Churn is the enemy of a great business. Learning how to use a Cohort Analysis to build a stronger business that can survive anything is key to your success. Knowing your profitable customers is crucial.

What is a cohort analysis and why should you look at your customer acquisition costs? At my old startup in the UK, we started to look at customer churn rates pretty early in our growth phase. 

The big reason we did this was because we were expanding across the United Kingdom. We needed to understand how, and if, Lononders differed from other people in the UK purchasing our product. Our exceptional growth month over month meant that understanding our customers and reducing churn was the key to our succeess against the competition in the space. Within our customer base, one area we looked at through churn is new customer acquisition.

The saying is true, it’s easier and cheaper to keep a customer then it is to acquire a new one. Competitors were focused on growth for growth’s sake. They were giving away deep discounts to sign up people, while we wanted to focus on growing a profitable business. Making sure we didn’t lose a customer for anything that was within our control was our difference.

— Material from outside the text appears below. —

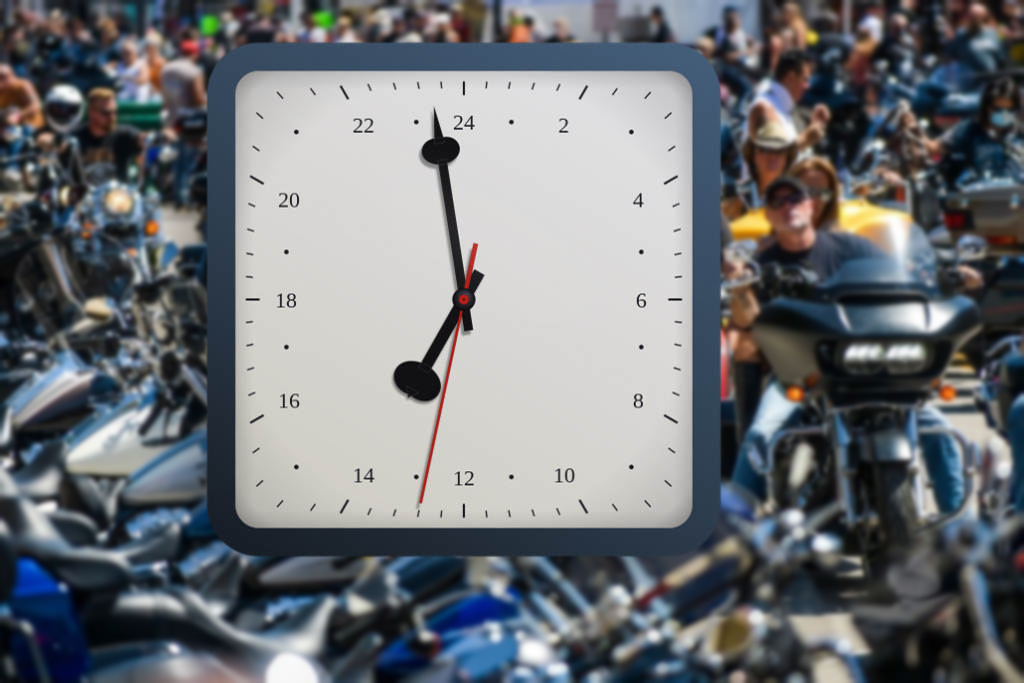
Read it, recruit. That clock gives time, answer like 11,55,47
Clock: 13,58,32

We needed a cohort analysis tool. Instead of building our own, we used one built into Mixpanel. We also used Google Analytics but at the time, someone decided we needed MixPanel because of its SMS feature. Mixpanel did help get us up and running faster and allowed us to do some cool pivots to our data. Once that was set up, we needed to make sure we setup dashboards that anyone in the company could look at.

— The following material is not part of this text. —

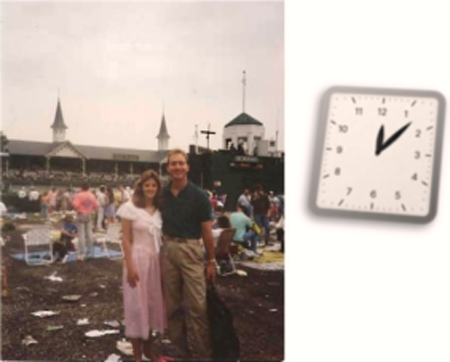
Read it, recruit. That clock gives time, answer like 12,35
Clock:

The first thing we did was strip away repeat customers. We tended to up/ cross sell a lot of our customers who bought our service once and encouraged them to purchase a repeat subscription.  It’s always cheaper to keep a customer than to acquire a new one, as stated previously. Once we were only looking at net new customers and not repeaters, we could start to see how our churn was looking.

Once we stripped away the repeat customers and looked at the job we’re doing, acquiring customers, it brought up conversations regarding our product offering and customer retention. Both key pillars of us building a business that is sustainable.

Do people understand what they are buying? What made people pick a one off package vs a subscription package? What else can we sell people? At the time we were just selling a house cleaning service but we talked about dog walking, laundry services or any other service people might gladly pay someone else to do due to a lack of time. Our whole marketing was around getting time back in your day to do the things you love, while we take care of the chores you hate.

For customer retention, over 60% of our new customers bought a one off package. This was understandable as people wanted to try out the service before committing to something long-term. In order to get that repeat business, though, we needed to make sure we sold ourselves correctly from the moment they bought.

So, we switched over from talking about house cleaning services and focused on what people would get. We talked about people getting time back in their day in our marketing and on our website. Something that people feel they are sorely lacking. As a result, we found that our churn started to drop and we had a better retention of our customers.

What made it work for us as a smaller startup, was the laser focus. The most important part of our business was the retention of our net new customers. We made sure to strip away repeat customers and try to understand what we were selling. Of course luck and timing had a hand to play, but you can never underestimate focused work.